Title: From the Dark to the Dawn: A Tale of Ancient Rome
Author: Alicia A. Willis
Major Themes: Early Church, Ancient Rome
Synopsis: Captured in battle and taken to Rome as a slave, the Briton Philip will not submit to his owner until he has an encounter with Christians and his life is dramatically changed.
When I came across From the Dark to the Dawn, I anticipated a great read. I read a few other books by Alicia Willis earlier this year, and thoroughly enjoyed them, and the way this book started out sounded great. She talked about how much research she had done, and I was quickly drawn into the story and inspired by Philip’s example of forgiveness and trusting in God when things were very hard. Then, I found myself quite disappointed.
Philip couldn’t believe what was happening. His people, the Iceni, were being slaughtered by the Romans their queen, Boudicca, had confidently led them against in battle. This was not supposed to happen! The next thing he knew, he and his father were captured and taken to Rome to be sold on the slave market. Marcus bought both of them, but Philip was determined not to submit. After being flogged, however, he found himself hiding in a bakery—and couldn’t believe his ears when Daniel told him about Christianity. Disgusted at first, he soon found himself strangely drawn to the new teachings.
Philip and his father, after becoming Christians, were soon embroiled in a battle of wills. The love, peace and forgiveness of Christ was pitted against the decadence of Marcus’s life as a rich Roman, and his worship of all the Roman gods. Who would win? The consequences of the struggle were horrific, but the results glorious!

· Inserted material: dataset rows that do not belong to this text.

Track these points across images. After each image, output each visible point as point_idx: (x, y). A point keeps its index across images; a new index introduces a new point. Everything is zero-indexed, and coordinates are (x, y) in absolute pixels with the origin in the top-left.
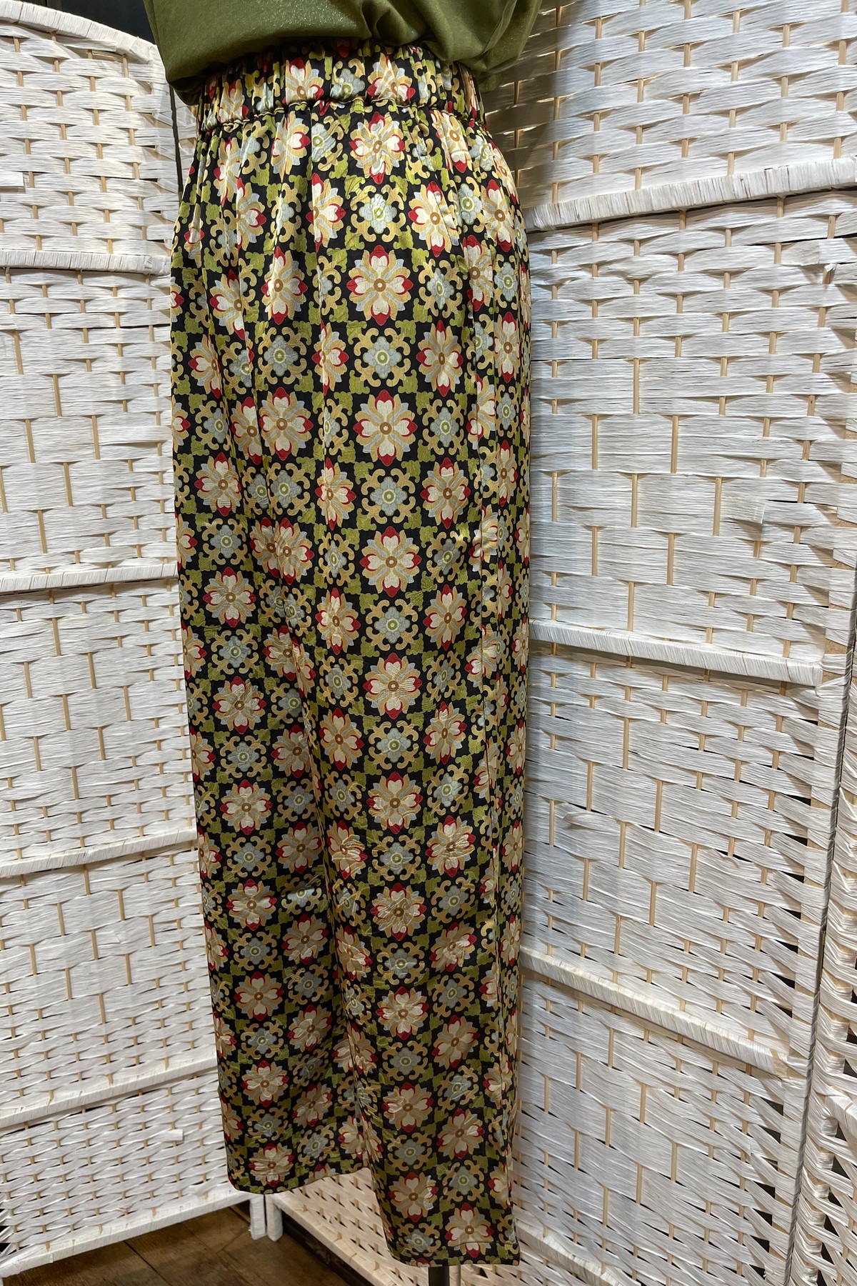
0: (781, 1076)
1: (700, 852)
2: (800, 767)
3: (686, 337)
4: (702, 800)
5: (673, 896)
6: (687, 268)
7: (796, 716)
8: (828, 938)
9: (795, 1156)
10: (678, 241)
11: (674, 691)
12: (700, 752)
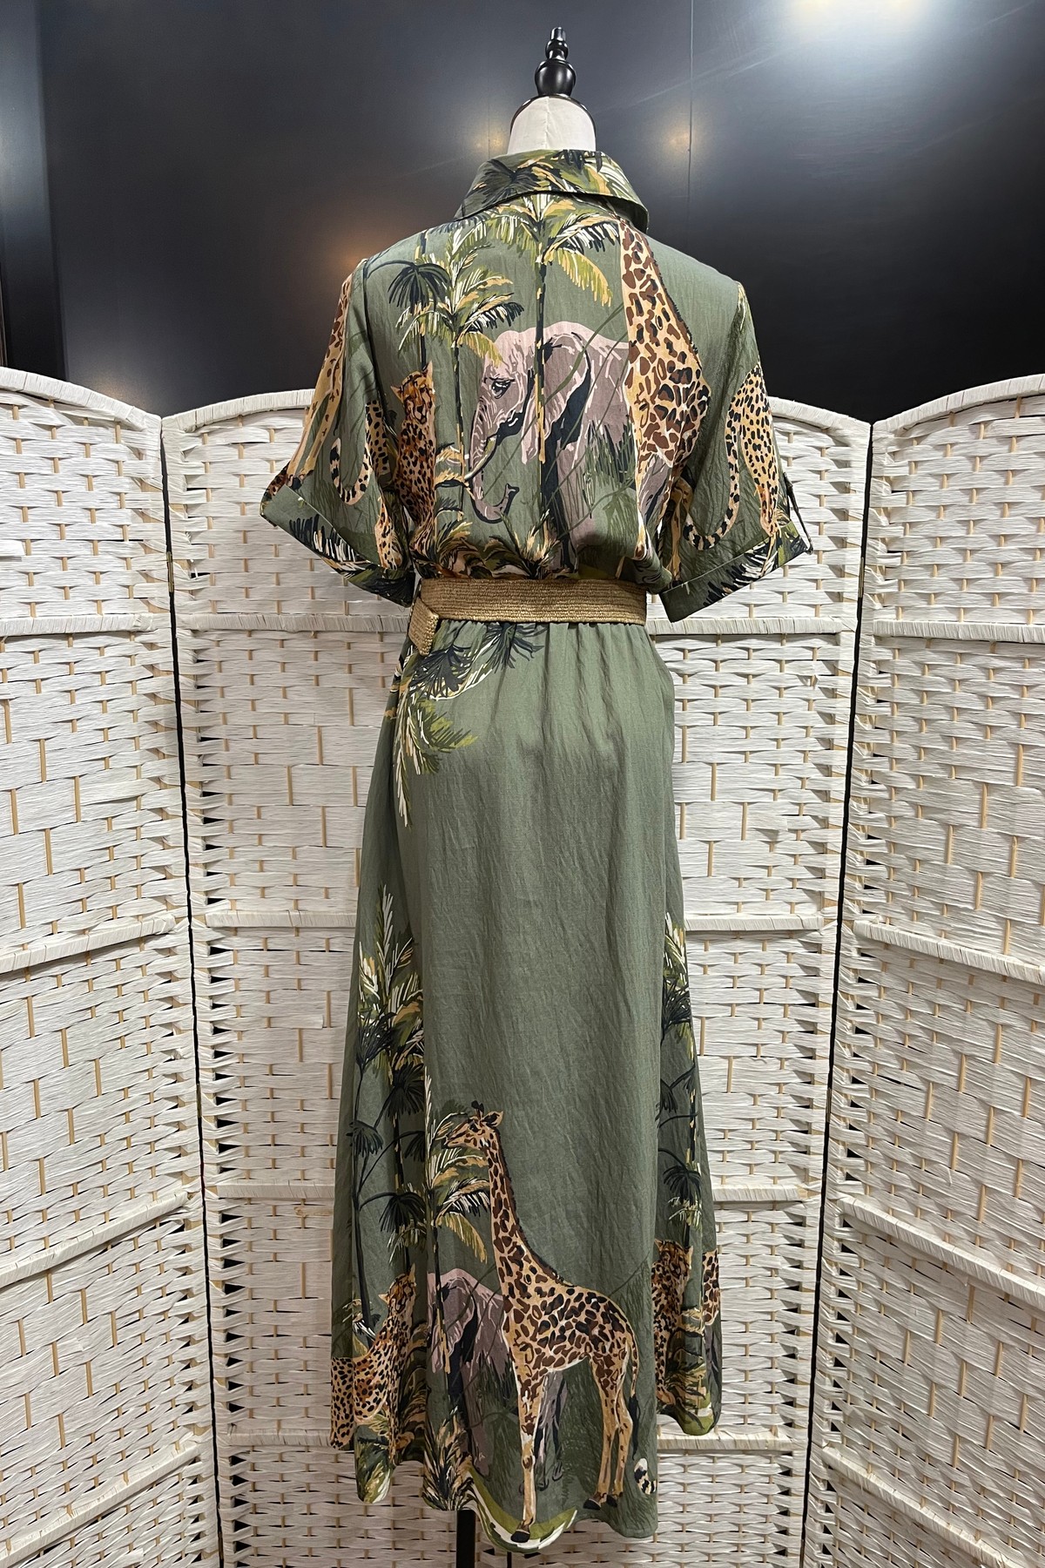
0: (804, 1200)
1: (734, 1062)
2: (809, 984)
3: (720, 713)
4: (738, 1023)
5: (715, 1101)
6: (721, 670)
7: (802, 951)
8: (833, 1092)
9: (816, 1252)
10: (717, 653)
11: (714, 950)
12: (735, 989)
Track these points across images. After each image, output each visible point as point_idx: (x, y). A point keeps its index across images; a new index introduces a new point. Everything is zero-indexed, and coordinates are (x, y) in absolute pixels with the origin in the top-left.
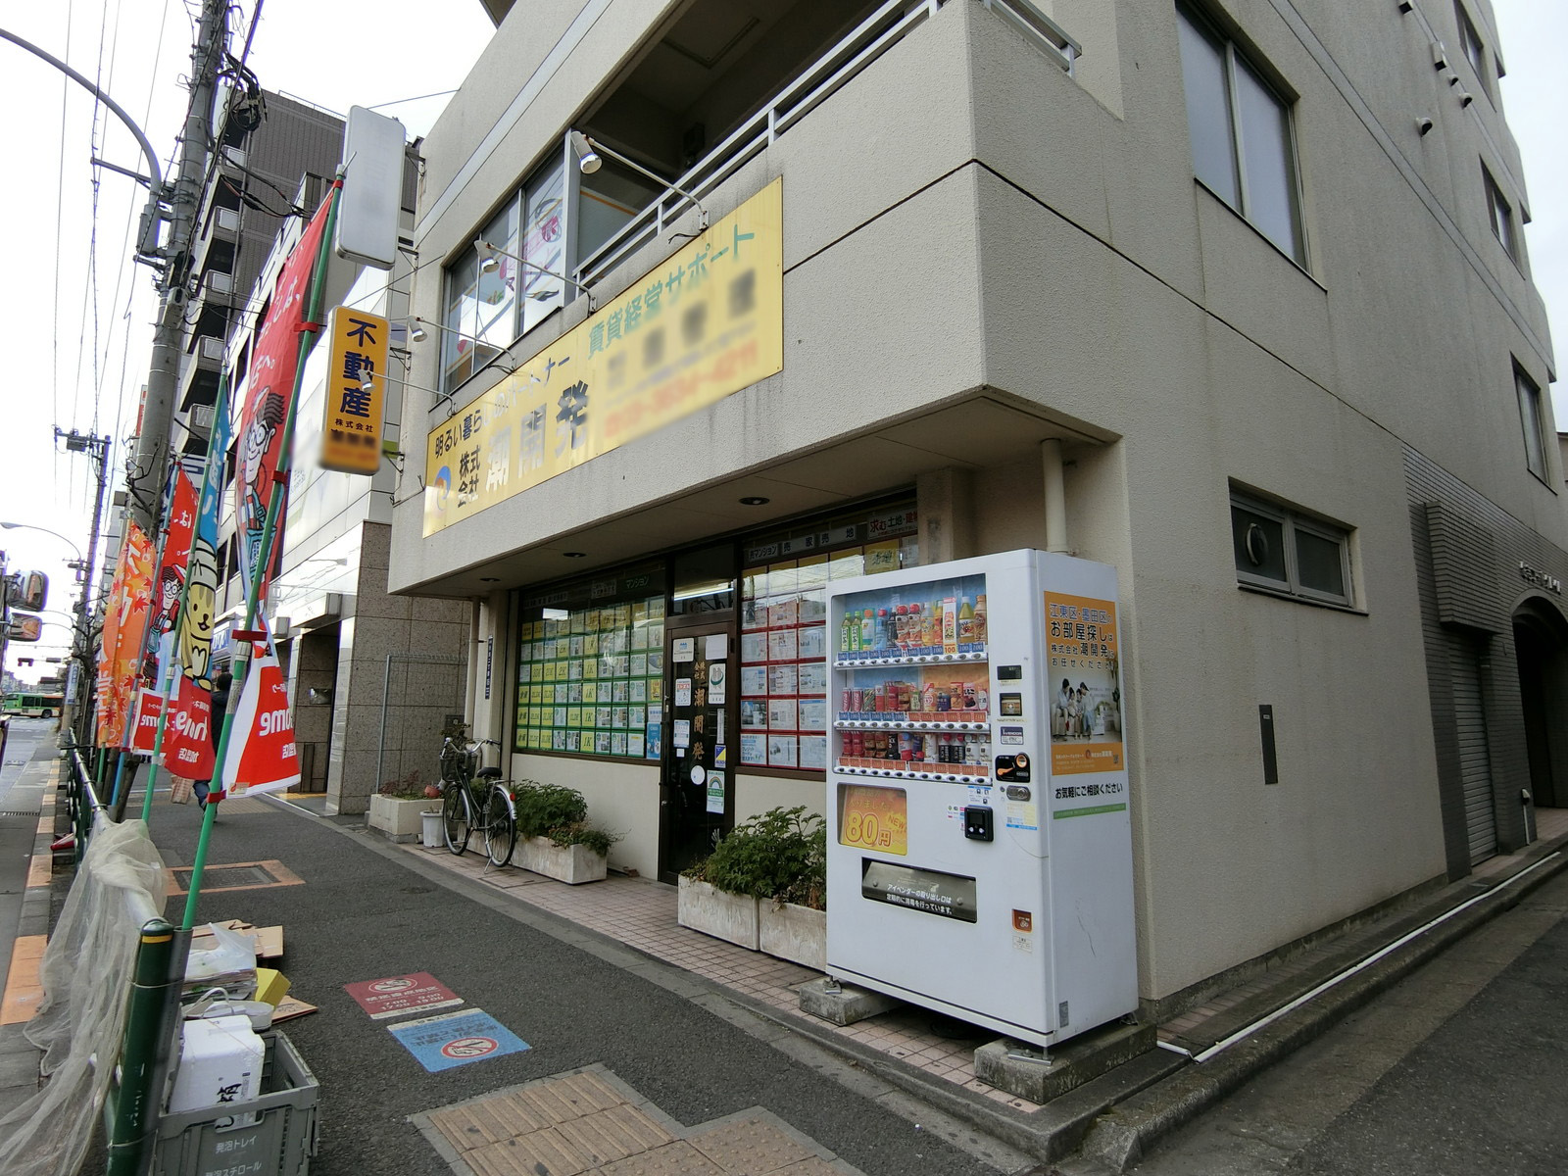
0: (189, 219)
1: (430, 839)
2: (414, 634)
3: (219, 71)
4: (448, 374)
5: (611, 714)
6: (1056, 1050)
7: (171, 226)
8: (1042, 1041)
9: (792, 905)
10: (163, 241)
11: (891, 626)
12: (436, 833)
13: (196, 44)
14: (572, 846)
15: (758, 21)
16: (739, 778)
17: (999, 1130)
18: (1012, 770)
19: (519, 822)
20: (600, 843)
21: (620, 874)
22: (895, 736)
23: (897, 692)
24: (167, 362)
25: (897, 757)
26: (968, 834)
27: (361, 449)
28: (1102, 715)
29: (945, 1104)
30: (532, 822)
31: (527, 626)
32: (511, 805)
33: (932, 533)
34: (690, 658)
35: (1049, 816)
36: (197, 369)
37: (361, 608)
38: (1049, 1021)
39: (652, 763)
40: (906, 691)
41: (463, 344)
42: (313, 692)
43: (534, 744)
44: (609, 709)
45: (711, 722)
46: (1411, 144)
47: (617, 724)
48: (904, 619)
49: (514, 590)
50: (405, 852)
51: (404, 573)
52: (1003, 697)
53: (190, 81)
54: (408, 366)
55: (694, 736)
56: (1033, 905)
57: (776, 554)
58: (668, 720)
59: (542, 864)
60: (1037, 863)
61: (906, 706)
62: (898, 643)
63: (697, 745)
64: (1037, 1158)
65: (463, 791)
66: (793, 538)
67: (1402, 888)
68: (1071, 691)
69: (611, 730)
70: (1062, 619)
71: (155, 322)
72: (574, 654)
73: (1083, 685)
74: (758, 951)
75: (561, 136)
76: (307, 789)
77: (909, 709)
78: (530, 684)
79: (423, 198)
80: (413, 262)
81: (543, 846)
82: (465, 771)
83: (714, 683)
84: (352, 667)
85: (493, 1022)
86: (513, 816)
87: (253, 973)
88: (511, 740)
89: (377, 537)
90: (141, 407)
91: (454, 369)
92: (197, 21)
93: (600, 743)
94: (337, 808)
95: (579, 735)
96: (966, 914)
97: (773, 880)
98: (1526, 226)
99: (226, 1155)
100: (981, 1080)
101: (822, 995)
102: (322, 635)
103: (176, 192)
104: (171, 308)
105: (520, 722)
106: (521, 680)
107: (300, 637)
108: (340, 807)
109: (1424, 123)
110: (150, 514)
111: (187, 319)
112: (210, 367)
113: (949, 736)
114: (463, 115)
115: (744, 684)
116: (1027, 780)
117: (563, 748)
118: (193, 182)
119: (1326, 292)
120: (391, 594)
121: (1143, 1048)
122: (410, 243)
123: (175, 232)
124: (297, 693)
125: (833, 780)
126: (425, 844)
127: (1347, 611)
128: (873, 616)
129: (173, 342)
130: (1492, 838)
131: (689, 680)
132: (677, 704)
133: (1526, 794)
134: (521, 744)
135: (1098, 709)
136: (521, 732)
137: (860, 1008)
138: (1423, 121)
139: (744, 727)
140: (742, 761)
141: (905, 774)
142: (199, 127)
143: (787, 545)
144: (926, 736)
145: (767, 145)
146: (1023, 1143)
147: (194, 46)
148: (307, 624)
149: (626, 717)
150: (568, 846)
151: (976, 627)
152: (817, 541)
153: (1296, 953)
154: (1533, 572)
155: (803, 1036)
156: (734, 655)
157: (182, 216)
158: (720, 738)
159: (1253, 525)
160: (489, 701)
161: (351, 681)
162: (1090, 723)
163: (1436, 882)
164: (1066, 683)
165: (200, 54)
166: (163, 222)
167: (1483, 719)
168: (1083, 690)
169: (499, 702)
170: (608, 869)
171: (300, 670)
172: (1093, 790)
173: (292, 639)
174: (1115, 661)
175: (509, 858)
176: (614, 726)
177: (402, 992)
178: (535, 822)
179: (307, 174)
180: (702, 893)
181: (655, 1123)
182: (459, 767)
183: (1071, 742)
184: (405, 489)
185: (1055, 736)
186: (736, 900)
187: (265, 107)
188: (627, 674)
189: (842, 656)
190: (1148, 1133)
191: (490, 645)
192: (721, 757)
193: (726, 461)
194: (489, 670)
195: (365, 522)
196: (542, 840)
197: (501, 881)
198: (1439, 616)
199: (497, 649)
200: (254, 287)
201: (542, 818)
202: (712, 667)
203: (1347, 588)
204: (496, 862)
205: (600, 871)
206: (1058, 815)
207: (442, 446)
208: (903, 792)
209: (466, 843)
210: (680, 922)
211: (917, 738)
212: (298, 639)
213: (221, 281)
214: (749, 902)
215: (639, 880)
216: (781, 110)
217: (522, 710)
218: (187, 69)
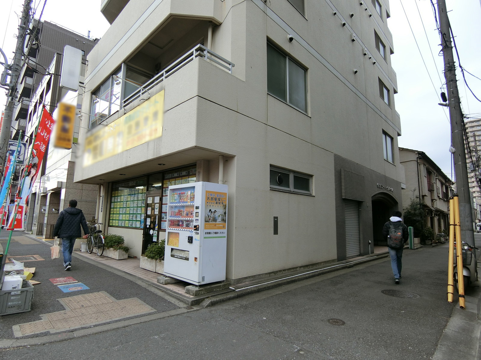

From the Dark to the Dawn does an excellent job of making us feel what it was like to live with the threat of persecution hanging over the heads of the Christians in Rome during the reign of Nero. The examples of forgiveness after terrible crimes were committed was wonderful. However, I know from history that a Christian at that time would not have joined the Roman army and made a career as a Praetorian guard, as Marcus did. Yes, there were soldiers among the Christians, but it was men who had become believers after becoming a soldier. The early Christians took very seriously the words of Jesus to do harm to no man, to turn the other cheek. This was not the attitude of Marcus, even years after conversion. Also, at one point a Christian girl says, “I swear by all we hold sacred I am telling you the truth.” We know from history that the early Christians took very literally the words of Jesus when he said, “Swear not at all.” In another place, someone lies several times to turn the City Guard away from a gathering of Christians. Based on my understanding of the early Christian writings, this would not have happened, either. Because of these things, I can’t recommend this book, even though it gives such a vivid picture of life in ancient Rome. For the most part, the research used to write the story is solid—but the input of the early Christian writers was left out.
WARNING: Frequently, non-Christians swear by various gods. Also, see the last paragraph. A few times during the story, someone is whipped to death, once a man is stabbed, and the use of slave girls for men’s pleasure is alluded to at times.